# Directions
Copy the piece on the Thai monks' "living blood bank," reproducing everything from "The monks and" down to "the blood bank.".

Living Blood Bank:How Thai Buddhist Monks are Helping Their Communities Prevent HIV(Your Narrator's Note: This is a from the e-group "SEA-AIDS," a group focused on HIV/AIDS and other health and development issues in Asia and the Pacific, and coordinated by
HDnet.org)
Laurie Maund
Sangha Metta Project
Buddhist monks and novices teaching and studying at a temple school in Chiang Mai, Thailand, have set up a "living blood bank" which they plan to use as a model in HIV/AIDS prevention.
The monks and novices symbolically donate their blood at a local hospital or blood bank. The blood is not physically taken from their body, but their names, addresses, phone number and blood group are taken and kept at the hospital or blood bank so that they can be called upon for donations or in case of emergency. For the donors, their body is the blood bank.
Before a statue of the Buddha, they vow to respect their blood as "community blood" and look after it on behalf of the community or anyone who may need it in the future. As monks and novices, they already practise celibacy so there is little or virtually no risk of infection. Back in their communities, they plan to recruit members of the "living blood bank" from among community youth and other community members. Members will make a vow not to do anything that could put this "community blood" at risk.
In this way, they are not only assuring a supply of untainted blood, but are also applying traditional values and culture, and indirectly encouraging youth and community members to abstain from any behaviour that could put the "community blood" at risk of infection. And, in accordance with their tradition, they are accumulating merit that could help them in this or future lives.

[Dataset entries]

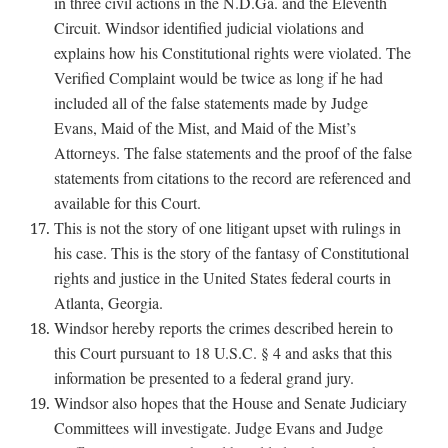
in three civil actions in the N.D.Ga. and the Eleventh
Circuit. Windsor identified judicial violations and
explains how his Constitutional rights were violated. The
Verified Complaint would be twice as long if he had
included all of the false statements made by Judge
Evans, Maid of the Mist, and Maid of the Mist’s
Attorneys. The false statements and the proof of the false
statements from citations to the record are referenced and
available for this Court.
This is not the story of one litigant upset with rulings in
his case. This is the story of the fantasy of Constitutional
rights and justice in the United States federal courts in
Atlanta, Georgia.
Windsor hereby reports the crimes described herein to
this Court pursuant to 18 U.S.C. § 4 and asks that this
information be presented to a federal grand jury.
Windsor also hopes that the House and Senate Judiciary
Committees will investigate. Judge Evans and Judge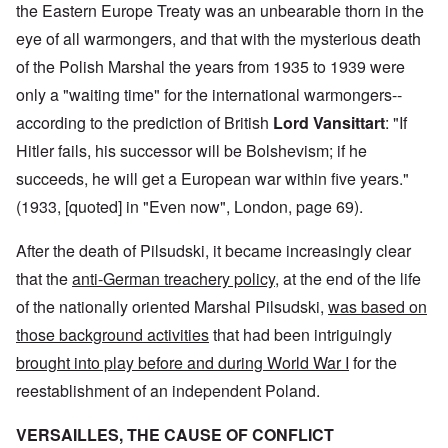
the Eastern Europe Treaty was an unbearable thorn in the
eye of all warmongers, and that with the mysterious death
of the Polish Marshal the years from 1935 to 1939 were
only a "waiting time" for the international warmongers--
according to the prediction of British
Lord Vansittart
: "If
Hitler fails, his successor will be Bolshevism; if he
succeeds, he will get a European war within five years."
(1933, [quoted] in "Even now", London, page 69).
After the death of Pilsudski, it became increasingly clear
that the
anti-German treachery policy
, at the end of the life
of the nationally oriented Marshal Pilsudski,
was based on
those background activities
that had been intriguingly
brought into play before and during World War I
for the
reestablishment of an independent Poland.
VERSAILLES, THE CAUSE OF CONFLICT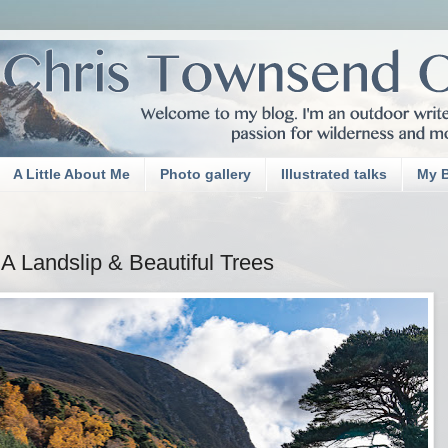
A Little About Me
Photo gallery
Illustrated talks
My 
A Landslip & Beautiful Trees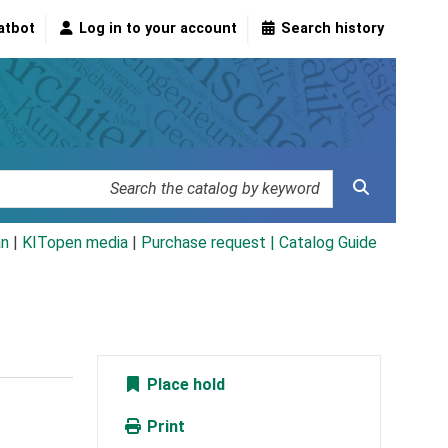
atbot
Log in to your account
Search history
an
|
KITopen media
|
Purchase request |
Catalog Guide
Place hold
Print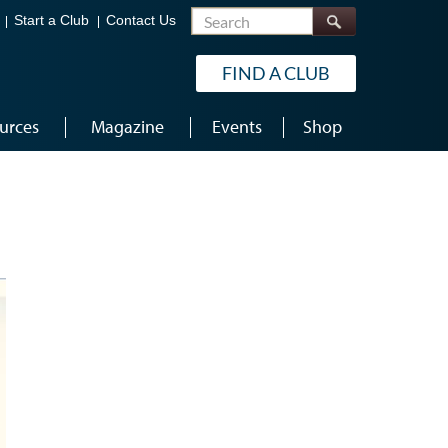
Search
Start a Club
Contact Us
FIND A CLUB
urces
Magazine
Events
Shop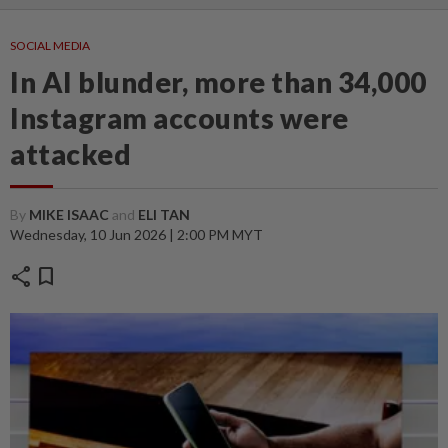
SOCIAL MEDIA
In AI blunder, more than 34,000
Instagram accounts were
attacked
By
MIKE ISAAC
and
ELI TAN
Wednesday, 10 Jun 2026 | 2:00 PM MYT
share
bookmark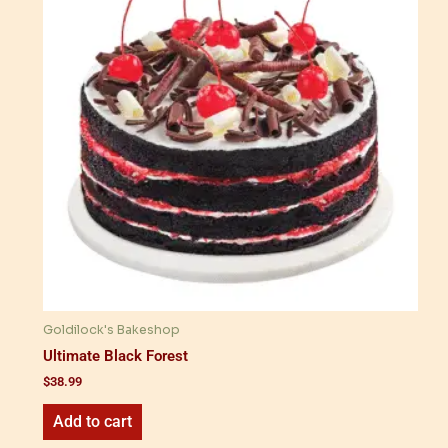
Goldilock's Bakeshop
Ultimate Black Forest
$
38.99
Add to cart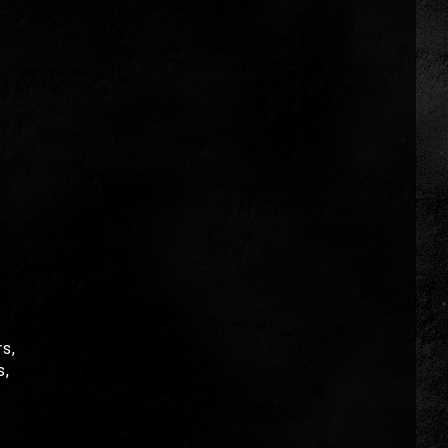
s,
s,
!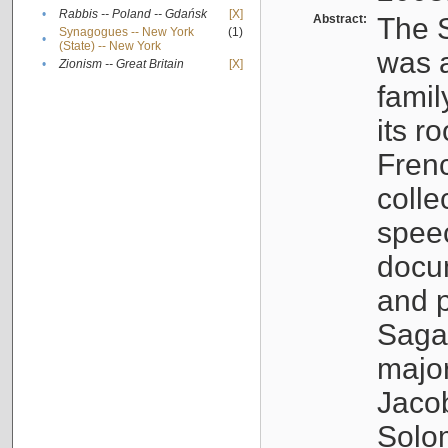
•
Rabbis -- Poland -- Gdańsk
[X]
Abstract:
The S
Synagogues -- New York
(1)
•
(State) -- New York
was a
•
Zionism -- Great Britain
[X]
famil
its r
Fren
colle
speec
docu
and p
Sagal
major
Jacob
Solo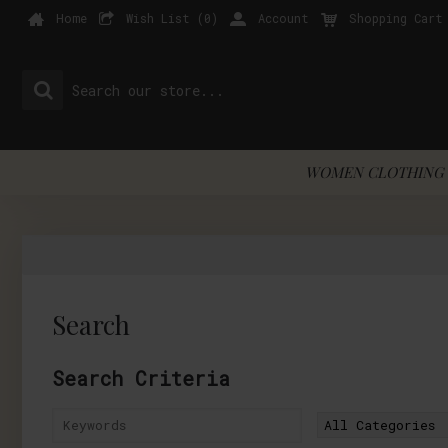
Home
Wish List (
0
)
Account
Shopping Cart
WOMEN CLOTHING 
Search
Search Criteria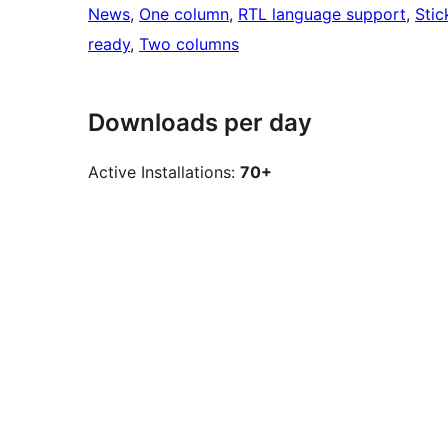
News
, 
One column
, 
RTL language support
, 
Stic
ready
, 
Two columns
Downloads per day
Active Installations:
70+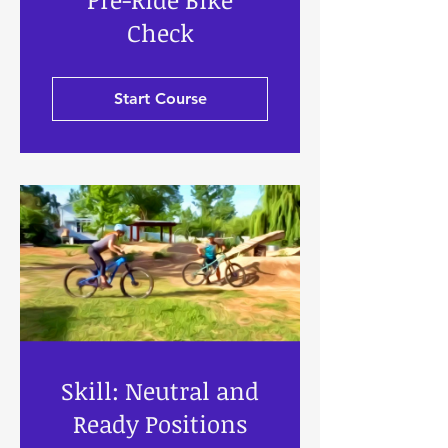
Check
Start Course
Skill: Neutral and
Ready Positions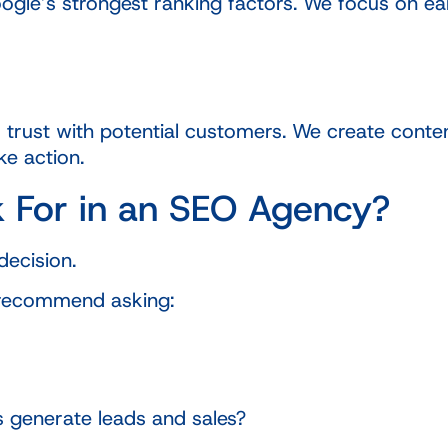
gle’s strongest ranking factors. We focus on earni
 trust with potential customers. We create conten
ke action.
 For in an SEO Agency?
decision.
 recommend asking:
s generate leads and sales?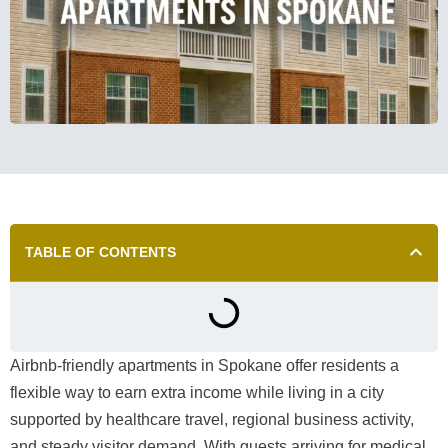
TABLE OF CONTENTS
Airbnb-friendly apartments in Spokane offer residents a
flexible way to earn extra income while living in a city
supported by healthcare travel, regional business activity,
and steady visitor demand. With guests arriving for medical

# Your solution
The monks and novices symbolically donate their blood at a local hospital or blood bank. The blood is not physically taken from their body, but their names, addresses, phone number and blood group are taken and kept at the hospital or blood bank so that they can be called upon for donations or in case of emergency. For the donors, their body is the blood bank.